__Work task__:
From the material below, retype exactly the lines that begin at the line with "pyautogui.scroll(-2, 454, 167)" and end after the line with "pyautogui.moveTo(364, 275); pyautogui.dragTo(295, 283)"; pictures stay out of the copy.

BEGIN Given information

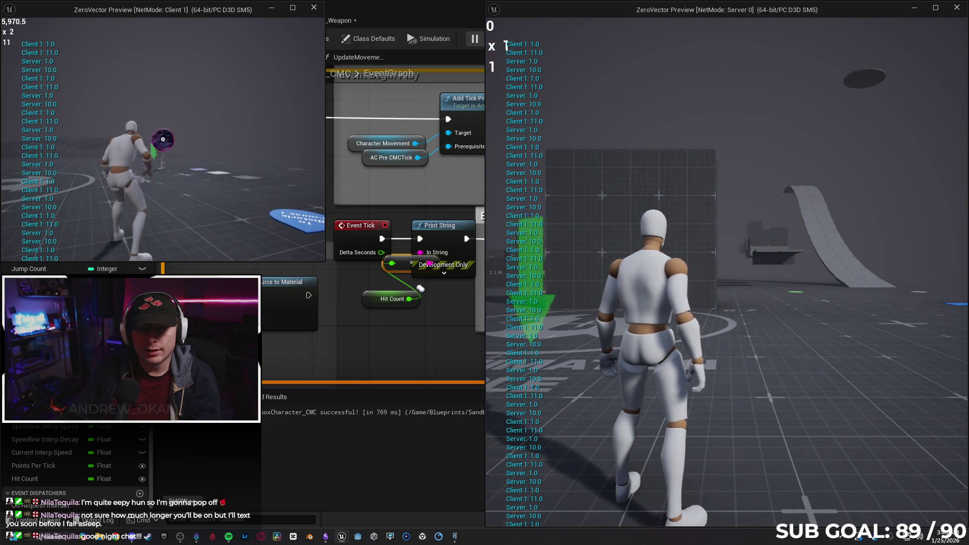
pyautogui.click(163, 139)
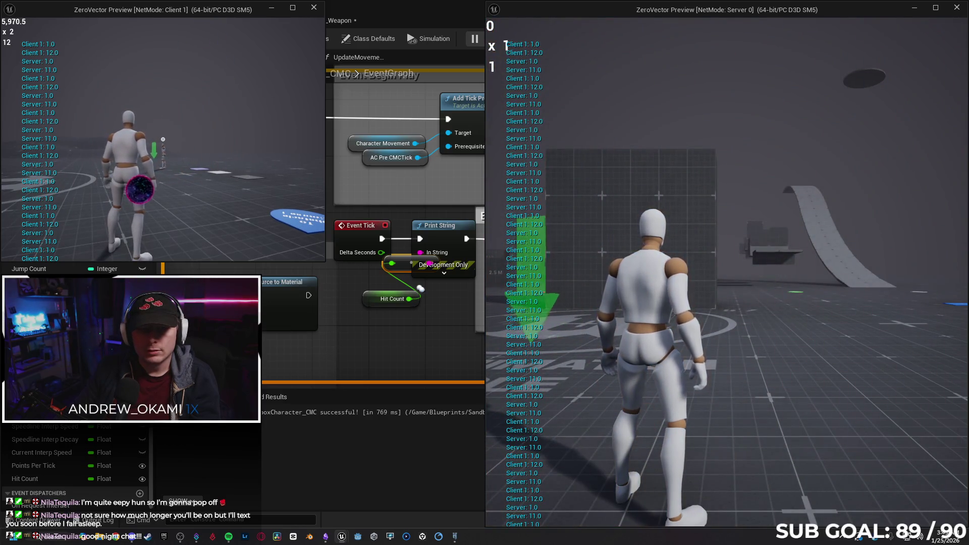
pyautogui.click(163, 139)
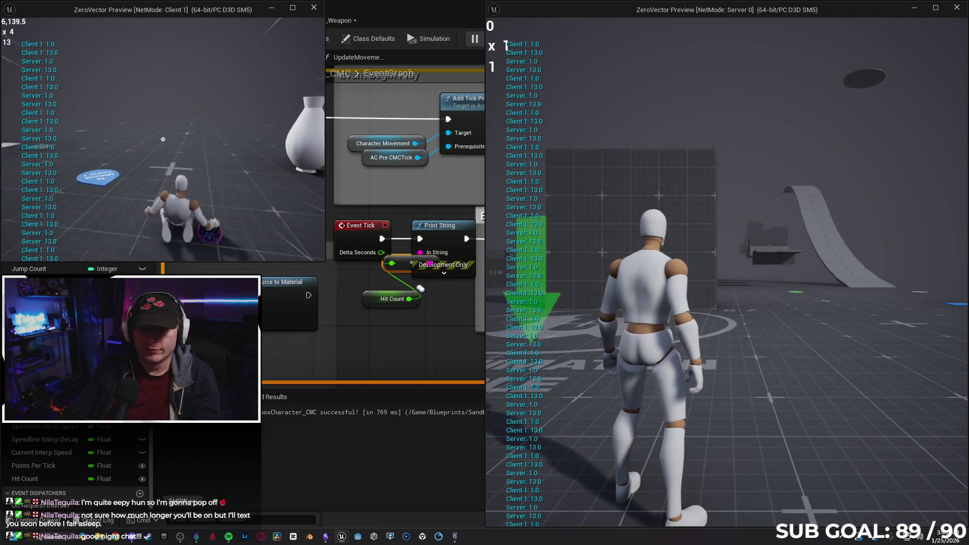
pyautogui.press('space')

END Given information
BEGIN Given information

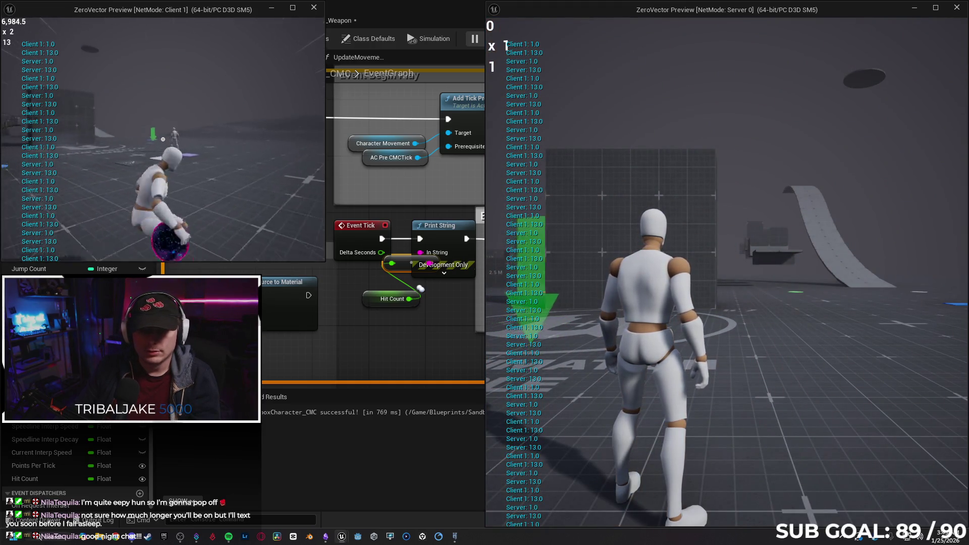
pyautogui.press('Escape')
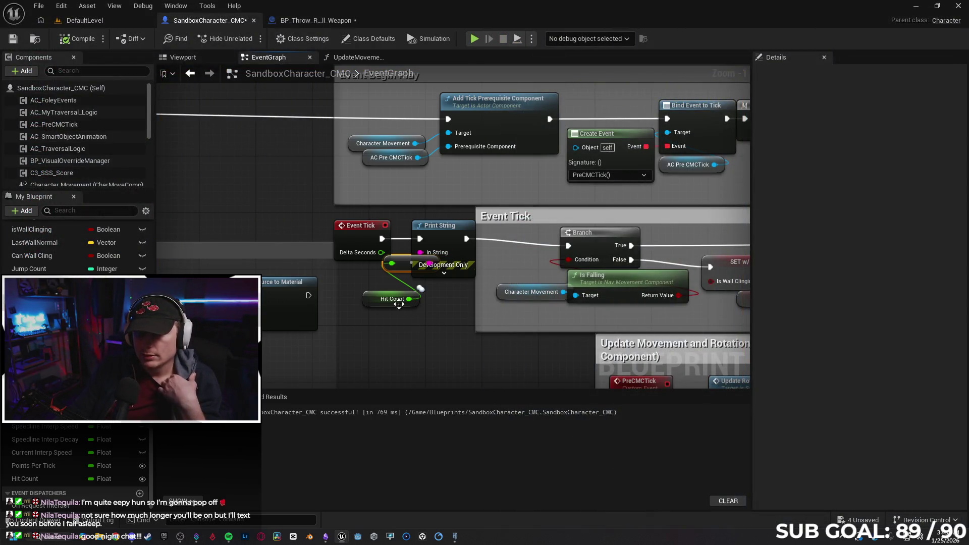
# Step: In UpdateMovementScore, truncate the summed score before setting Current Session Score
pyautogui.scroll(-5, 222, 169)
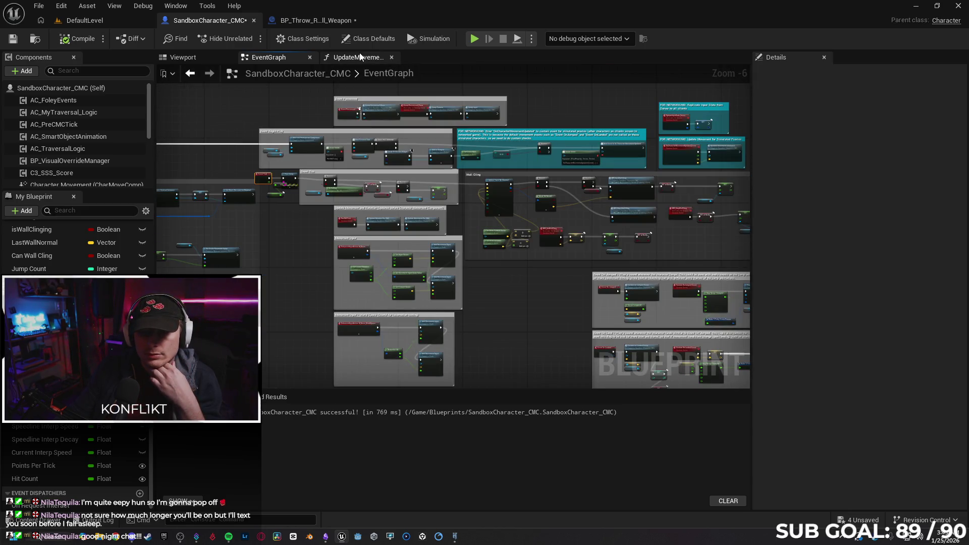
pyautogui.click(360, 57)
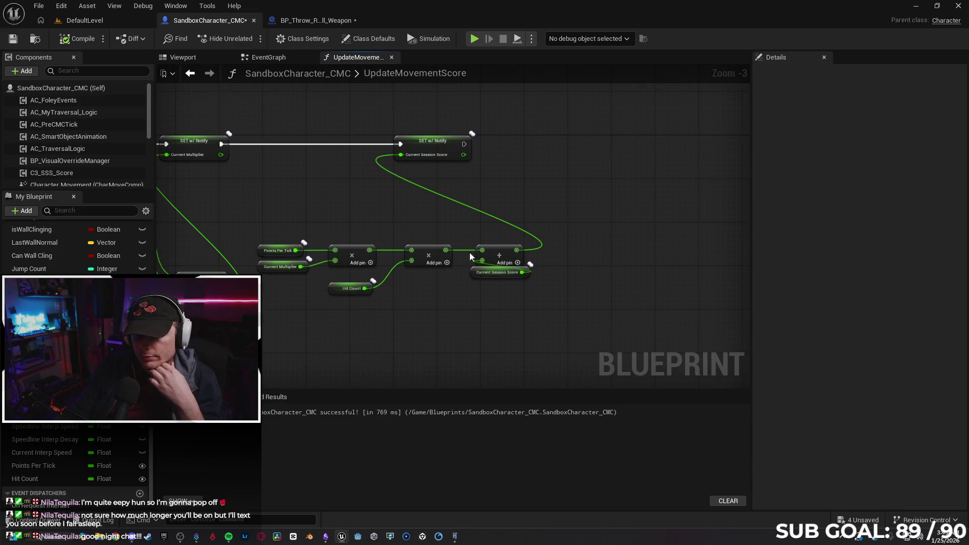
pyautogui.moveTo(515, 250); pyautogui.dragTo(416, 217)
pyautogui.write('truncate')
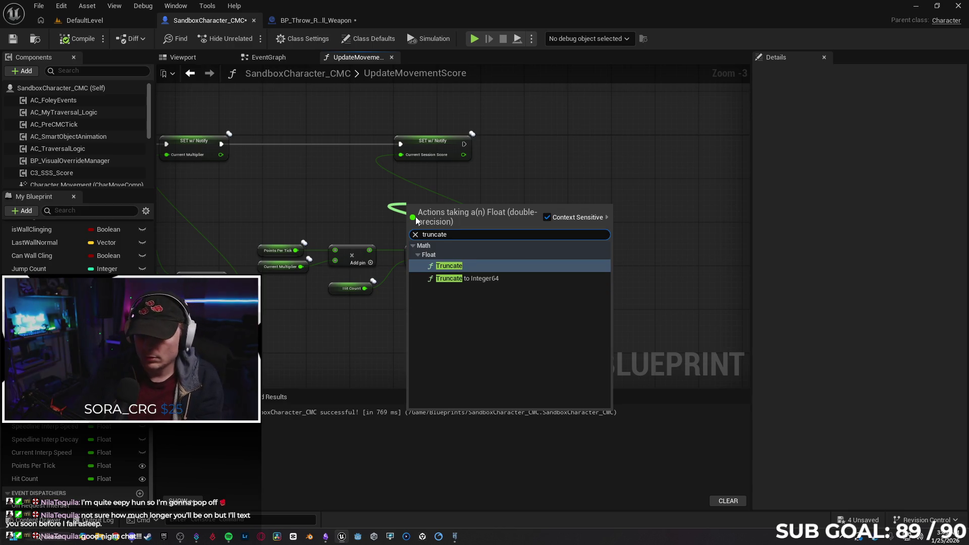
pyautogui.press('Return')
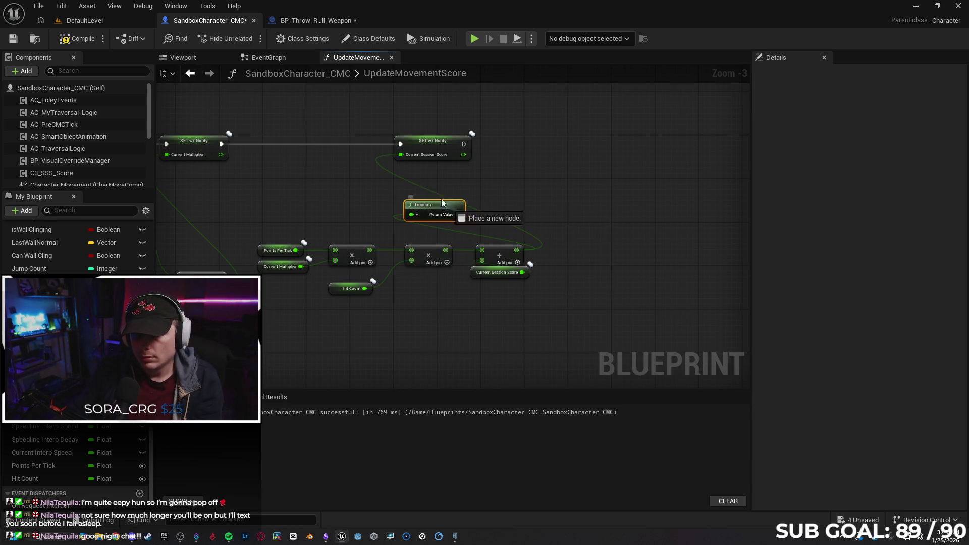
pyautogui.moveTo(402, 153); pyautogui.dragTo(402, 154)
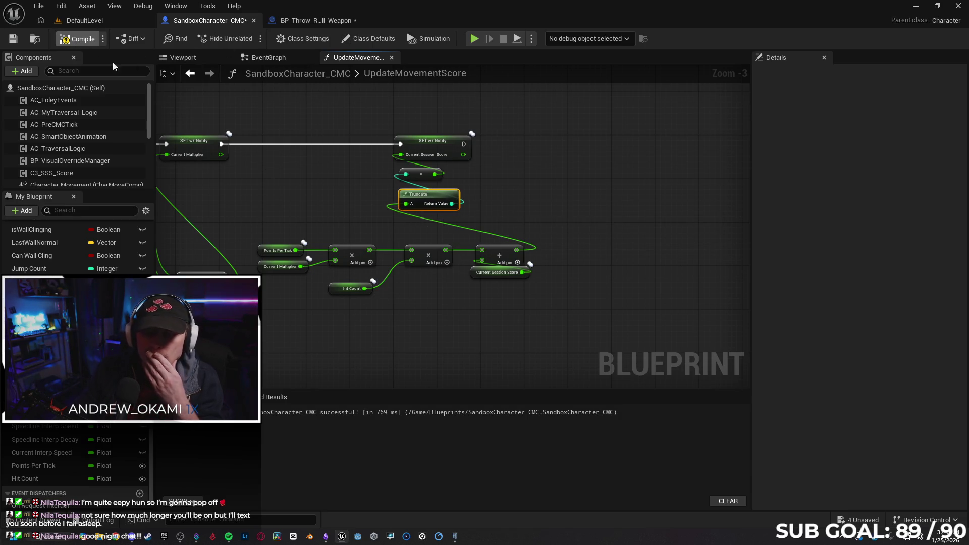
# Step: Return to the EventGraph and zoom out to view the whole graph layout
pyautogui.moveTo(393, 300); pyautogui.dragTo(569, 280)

END Given information
BEGIN Given information

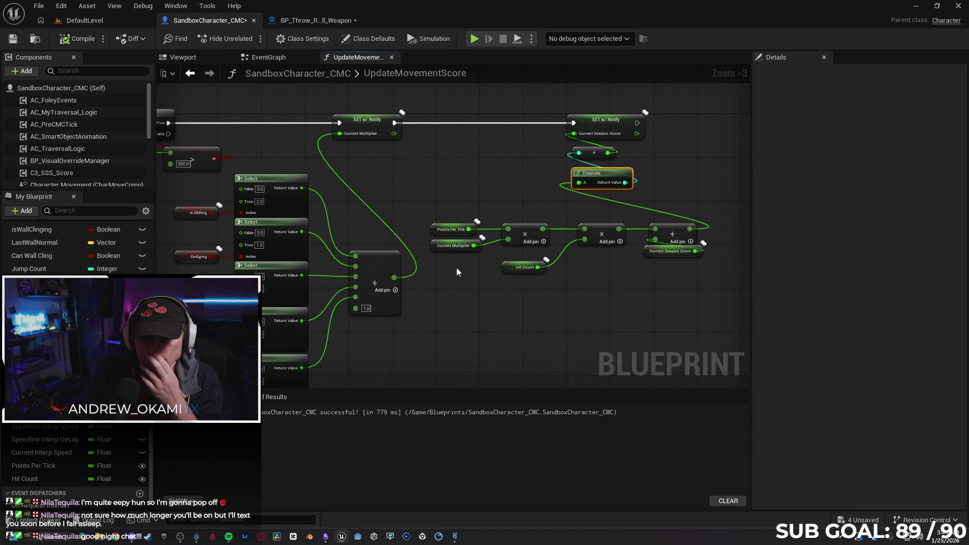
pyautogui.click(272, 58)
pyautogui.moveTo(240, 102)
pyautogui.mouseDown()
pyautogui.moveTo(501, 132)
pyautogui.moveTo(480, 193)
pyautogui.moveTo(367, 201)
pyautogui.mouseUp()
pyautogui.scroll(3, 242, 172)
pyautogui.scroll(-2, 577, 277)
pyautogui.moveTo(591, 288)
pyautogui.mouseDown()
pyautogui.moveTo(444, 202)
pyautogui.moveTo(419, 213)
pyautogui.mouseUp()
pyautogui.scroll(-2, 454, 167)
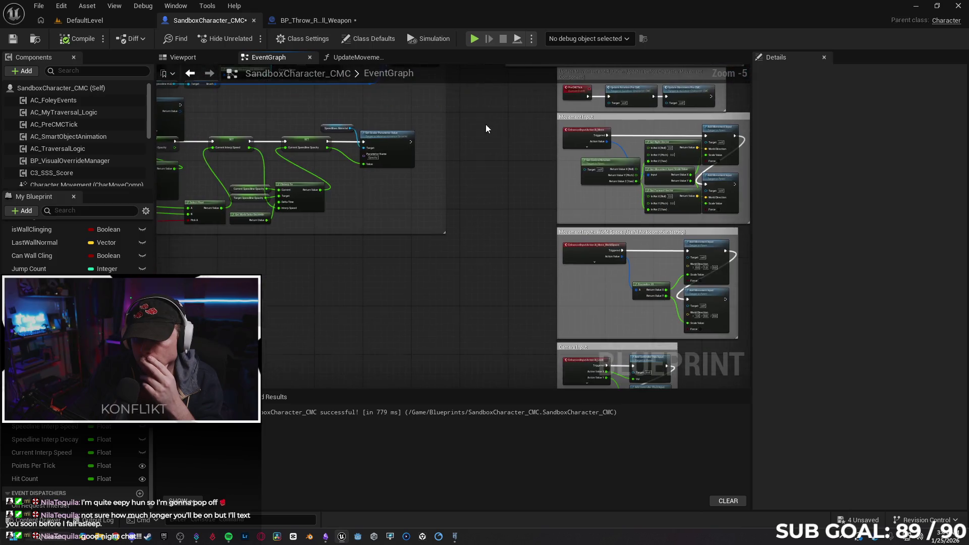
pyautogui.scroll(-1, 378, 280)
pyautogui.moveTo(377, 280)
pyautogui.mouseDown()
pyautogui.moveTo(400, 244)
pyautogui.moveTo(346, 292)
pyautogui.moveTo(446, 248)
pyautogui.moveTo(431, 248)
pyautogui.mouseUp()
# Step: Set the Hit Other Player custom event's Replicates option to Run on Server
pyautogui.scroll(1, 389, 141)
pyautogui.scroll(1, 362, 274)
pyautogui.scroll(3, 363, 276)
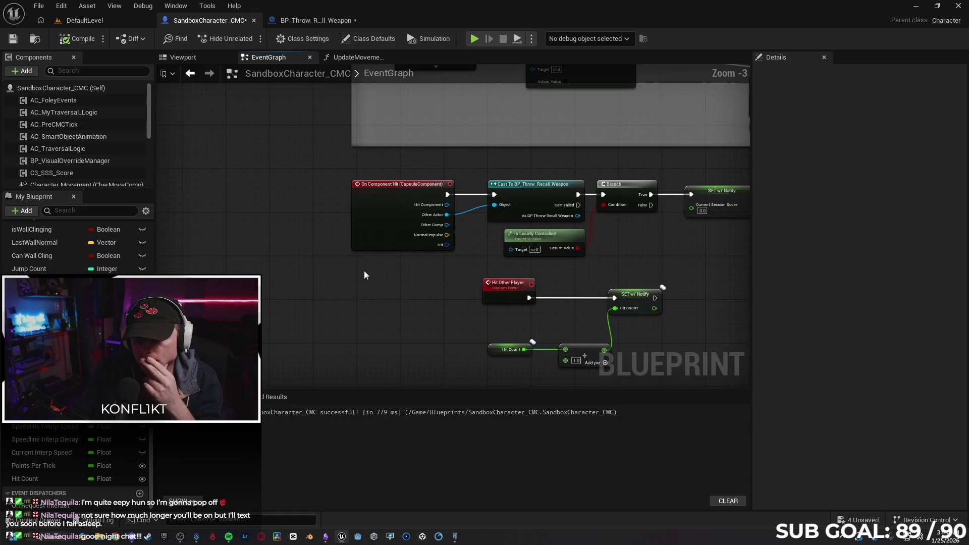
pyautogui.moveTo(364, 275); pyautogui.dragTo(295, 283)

END Given information

__Response area__:
pyautogui.scroll(-2, 454, 167)
pyautogui.scroll(-1, 378, 280)
pyautogui.moveTo(377, 280)
pyautogui.mouseDown()
pyautogui.moveTo(400, 244)
pyautogui.moveTo(346, 292)
pyautogui.moveTo(446, 248)
pyautogui.moveTo(431, 248)
pyautogui.mouseUp()
# Step: Set the Hit Other Player custom event's Replicates option to Run on Server
pyautogui.scroll(1, 389, 141)
pyautogui.scroll(1, 362, 274)
pyautogui.scroll(3, 363, 276)
pyautogui.moveTo(364, 275); pyautogui.dragTo(295, 283)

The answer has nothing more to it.